## Task requirements
Set down the entries that follow exactly as written, leaving out any images.

*** Opening of Data for analysis ***

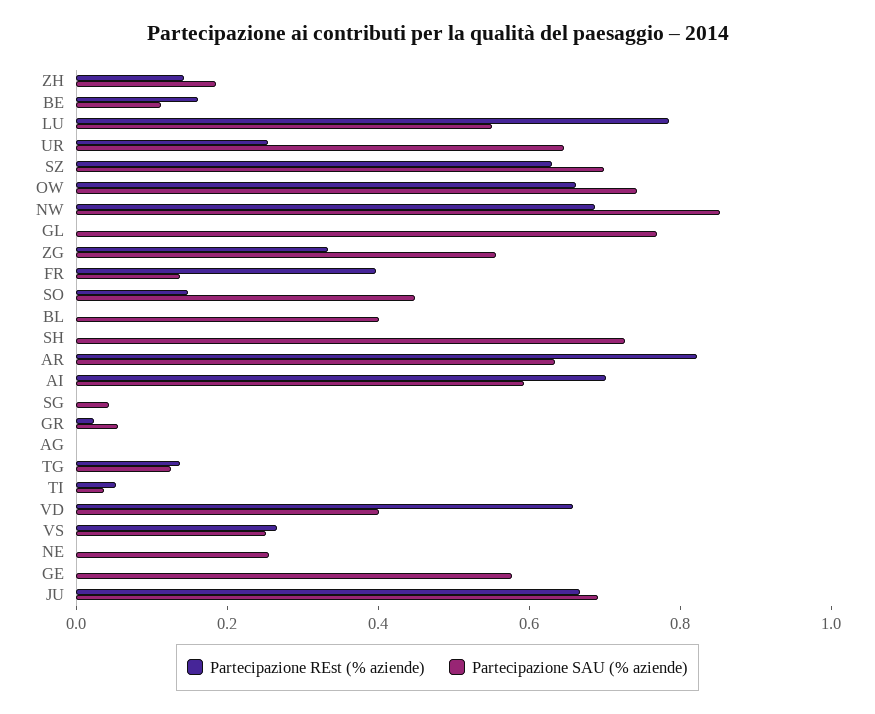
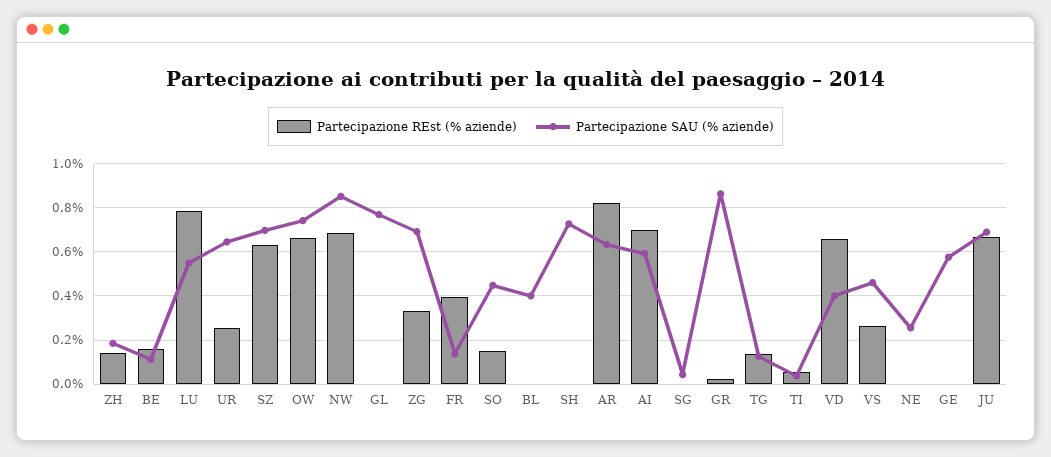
Partecipazione SAU (% aziende), ZG: 0.55 -> 0.7
Partecipazione SAU (% aziende), GR: 0.05 -> 0.85
Partecipazione REst (% aziende), AG: 0 -> none
Partecipazione SAU (% aziende), AG: 0 -> none
Partecipazione SAU (% aziende), VS: 0.25 -> 0.45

*** Close of Data for analysis ***

## Response area
Partecipazione SAU (% aziende), ZG: 0.55 -> 0.7
Partecipazione SAU (% aziende), GR: 0.05 -> 0.85
Partecipazione REst (% aziende), AG: 0 -> none
Partecipazione SAU (% aziende), AG: 0 -> none
Partecipazione SAU (% aziende), VS: 0.25 -> 0.45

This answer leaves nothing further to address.